Aaron Simpson told the committee that when he was 22, he drove recklessly and caused a crash that seriously injured people. He was sentenced to 12 years. Since his release, he has earned a computer science degree and maintained steady employment. But his restitution order — $298,000 at sentencing — has grown to nearly half a million dollars. "The Court ultimately ordered 298,000 in restitution only about 6,000 of that was owed directly to the people I hurt," he said. "The other 293,000 went to insurance companies and government agencies that had already compensated the victims with interest. My balance today is approaching half a million dollars."
The bill focuses restitution on natural person victims, treating insurance companies as victims only when they are first-party victims — for instance, when fraud is committed against the insurer, or when insurer-owned property is vandalized. It passed 5-2, with Sens. Carson and Zamora Wilson voting no.
School Safety Lockboxes: A Quiet Unanimity
SB 26-104, sponsored by Sens. Liston and Snyder, requires schools to install secure exterior key boxes giving law enforcement emergency access to buildings, internal keys, access cards, and building layouts during an active threat. Sen. Liston cited a Department of Justice report on the Uvalde shooting, which found that responding officers lacked keys to locked doors. Sen. Snyder cited the UNLV shooting, in which more than 500 security doors were damaged by law enforcement trying to reach locked areas.
Neil Zipser of Knox Company testified that the boxes run between $300 and $400 for a standard facility, up to $800 for a larger one, and that four states currently have key box legislation with nine more states having legislation pending. Four amendments were adopted, adding flexibility: schools with existing compliant systems don't need new boxes; schools may use alternative emergency access plans; the implementation deadline was extended from 2028 to 2030; and schools aren't required to install boxes if they apply for but don't receive state funding. The bill passed 7-0. Sen. Snyder indicated a technical amendment will be brought on second reading.

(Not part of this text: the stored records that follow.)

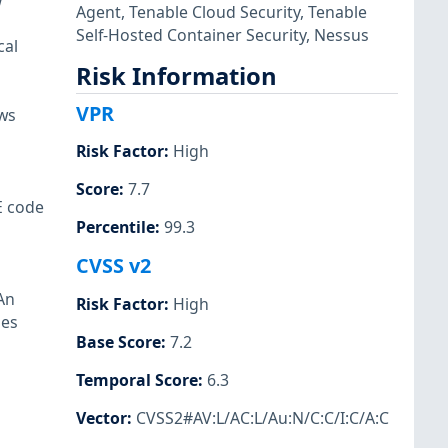
w
Agent
,
Tenable Cloud Security
,
Tenable
Self-Hosted Container Security
,
Nessus
cal
Risk Information
VPR
ows
Risk Factor
:
High
Score
:
7.7
E code
Percentile
:
99.3
CVSS v2
An
Risk Factor
:
High
les
Base Score
:
7.2
Temporal Score
:
6.3
Vector
:
CVSS2#AV:L/AC:L/Au:N/C:C/I:C/A:C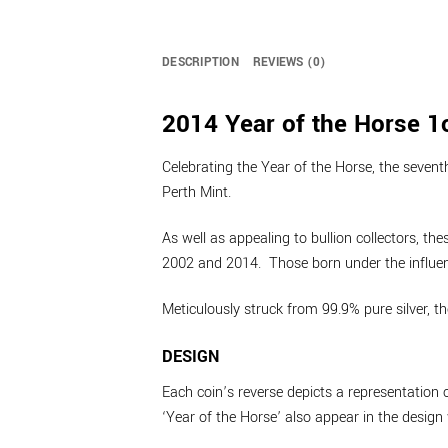
DESCRIPTION
REVIEWS (0)
2014 Year of the Horse 1o
Celebrating the Year of the Horse, the seventh
Perth Mint.
As well as appealing to bullion collectors, t
2002 and 2014. Those born under the influence
Meticulously struck from 99.9% pure silver, t
DESIGN
Each coin’s reverse depicts a representation 
‘Year of the Horse’ also appear in the design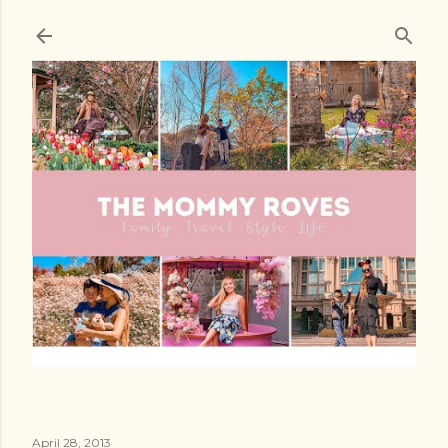
Skip to main content
April 28, 2013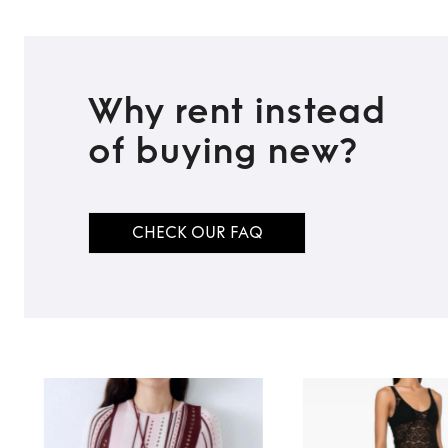
Why rent instead
of buying new?
CHECK OUR FAQ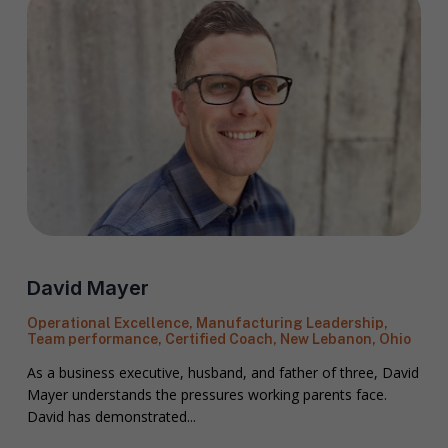
David Mayer
Operational Excellence, Manufacturing Leadership,
Team performance, Certified Coach, New Lebanon, Ohio
As a business executive, husband, and father of three, David
Mayer understands the pressures working parents face.
David has demonstrated...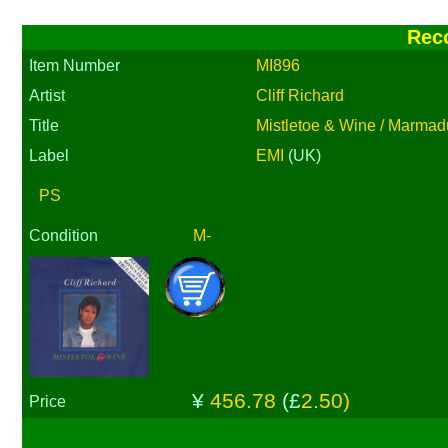
Rec
Item Number
MI896
Artist
Cliff Richard
Title
Mistletoe & Wine / Marmad
Label
EMI
(UK)
PS
Condition
M-
¥
456.78
(£
2.50)
Price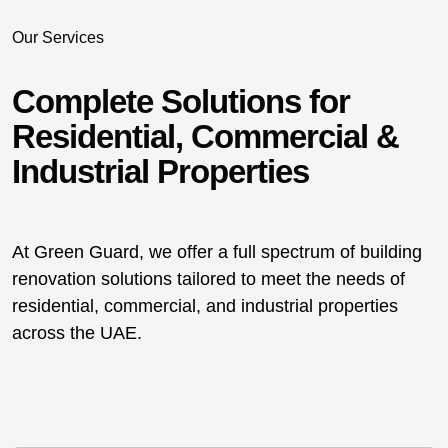
Our Services
Complete Solutions for
Residential, Commercial &
Industrial Properties
At Green Guard, we offer a full spectrum of building
renovation solutions tailored to meet the needs of
residential, commercial, and industrial properties
across the UAE.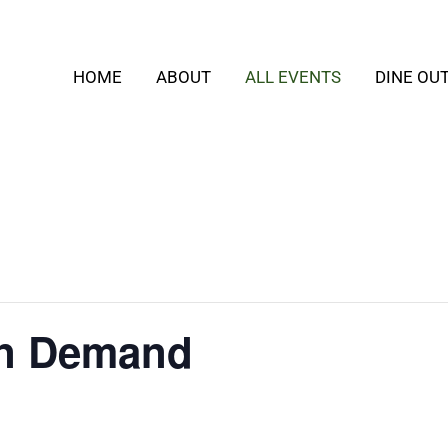
HOME
ABOUT
ALL EVENTS
DINE OU
On Demand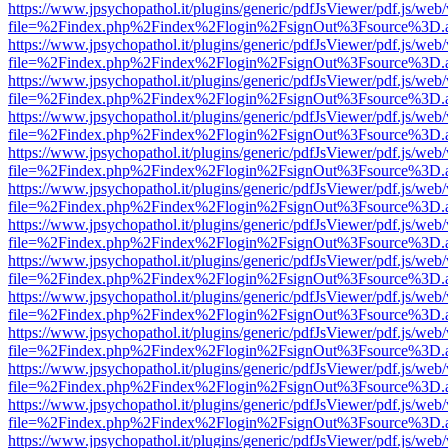
https://www.jpsychopathol.it/plugins/generic/pdfJsViewer/pdf.js/web
file=%2Findex.php%2Findex%2Flogin%2FsignOut%3Fsource%3D.ame
https://www.jpsychopathol.it/plugins/generic/pdfJsViewer/pdf.js/web
file=%2Findex.php%2Findex%2Flogin%2FsignOut%3Fsource%3D.ame
https://www.jpsychopathol.it/plugins/generic/pdfJsViewer/pdf.js/web
file=%2Findex.php%2Findex%2Flogin%2FsignOut%3Fsource%3D.ame
https://www.jpsychopathol.it/plugins/generic/pdfJsViewer/pdf.js/web
file=%2Findex.php%2Findex%2Flogin%2FsignOut%3Fsource%3D.ame
https://www.jpsychopathol.it/plugins/generic/pdfJsViewer/pdf.js/web
file=%2Findex.php%2Findex%2Flogin%2FsignOut%3Fsource%3D.ame
https://www.jpsychopathol.it/plugins/generic/pdfJsViewer/pdf.js/web
file=%2Findex.php%2Findex%2Flogin%2FsignOut%3Fsource%3D.ame
https://www.jpsychopathol.it/plugins/generic/pdfJsViewer/pdf.js/web
file=%2Findex.php%2Findex%2Flogin%2FsignOut%3Fsource%3D.ame
https://www.jpsychopathol.it/plugins/generic/pdfJsViewer/pdf.js/web
file=%2Findex.php%2Findex%2Flogin%2FsignOut%3Fsource%3D.ame
https://www.jpsychopathol.it/plugins/generic/pdfJsViewer/pdf.js/web
file=%2Findex.php%2Findex%2Flogin%2FsignOut%3Fsource%3D.ame
https://www.jpsychopathol.it/plugins/generic/pdfJsViewer/pdf.js/web
file=%2Findex.php%2Findex%2Flogin%2FsignOut%3Fsource%3D.ame
https://www.jpsychopathol.it/plugins/generic/pdfJsViewer/pdf.js/web
file=%2Findex.php%2Findex%2Flogin%2FsignOut%3Fsource%3D.ame
https://www.jpsychopathol.it/plugins/generic/pdfJsViewer/pdf.js/web
file=%2Findex.php%2Findex%2Flogin%2FsignOut%3Fsource%3D.ame
https://www.jpsychopathol.it/plugins/generic/pdfJsViewer/pdf.js/web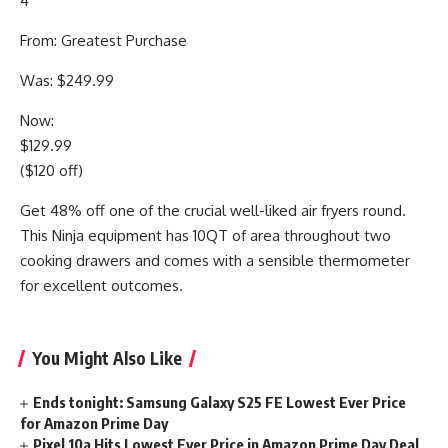
4
From: Greatest Purchase
Was: $249.99
Now:
$129.99
($120 off)
Get 48% off one of the crucial well-liked air fryers round.
This Ninja equipment has 10QT of area throughout two
cooking drawers and comes with a sensible thermometer
for excellent outcomes.
You Might Also Like
Ends tonight: Samsung Galaxy S25 FE Lowest Ever Price
for Amazon Prime Day
Pixel 10a Hits Lowest Ever Price in Amazon Prime Day Deal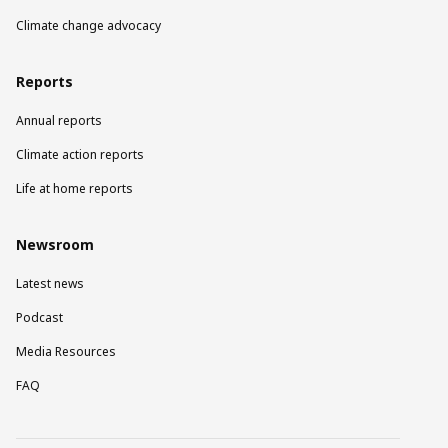
Climate change advocacy
Reports
Annual reports
Climate action reports
Life at home reports
Newsroom
Latest news
Podcast
Media Resources
FAQ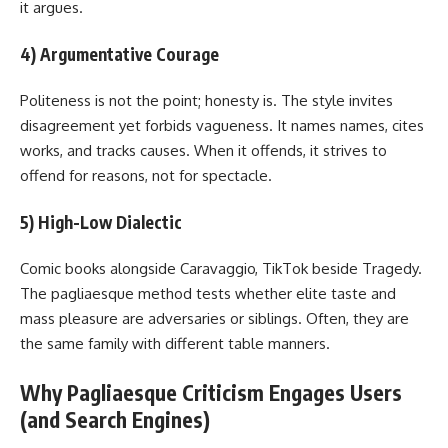
it argues.
4) Argumentative Courage
Politeness is not the point; honesty is. The style invites
disagreement yet forbids vagueness. It names names, cites
works, and tracks causes. When it offends, it strives to
offend for reasons, not for spectacle.
5) High-Low Dialectic
Comic books alongside Caravaggio, TikTok beside Tragedy.
The pagliaesque method tests whether elite taste and
mass pleasure are adversaries or siblings. Often, they are
the same family with different table manners.
Why Pagliaesque Criticism Engages Users
(and Search Engines)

What Happens Next — and Why It Matters
SB 132 (Magnus's Law) now moves to the full Senate floor. If it passes both chambers and is signed, every law enforcement officer responding to a fatal or serious-injury crash in Colorado will be required to offer a voluntary breath test — a procedural step that did not happen the day Magnus White was killed, and that his family spent two years waiting for the truth without.
SB 75 moves to Appropriations, where the committee will have to decide whether to fund the projected $1.7 million in new prison construction the mandatory minimums would require. If it passes and is signed, commercial sexual activity offenses will carry mandatory minimum sentences in Colorado — a change prosecutors and victim advocates support, and one that two senators believe will sweep up trafficking victims alongside their perpetrators.
SB 112 heads to the full Senate floor in amended form, narrowed to petty theft, criminal mischief, and arson offenses. If it passes and is signed, municipal judges will have new discretion to set cash bond for defendants with three or more failures to appear — in a state where, as its own committee chair noted, the corrections system is already buckling under a jail backlog that could reach 1,500 people.
HB 1103 goes to the full Senate on the consent calendar. If it passes, Colorado will join 49 other states in allowing child victims up to age 18 to testify via closed-circuit television — meaning a 14-year-old like Ali Dominguez, diagnosed with PTSD after testifying against her father, might not have had to look at him at all.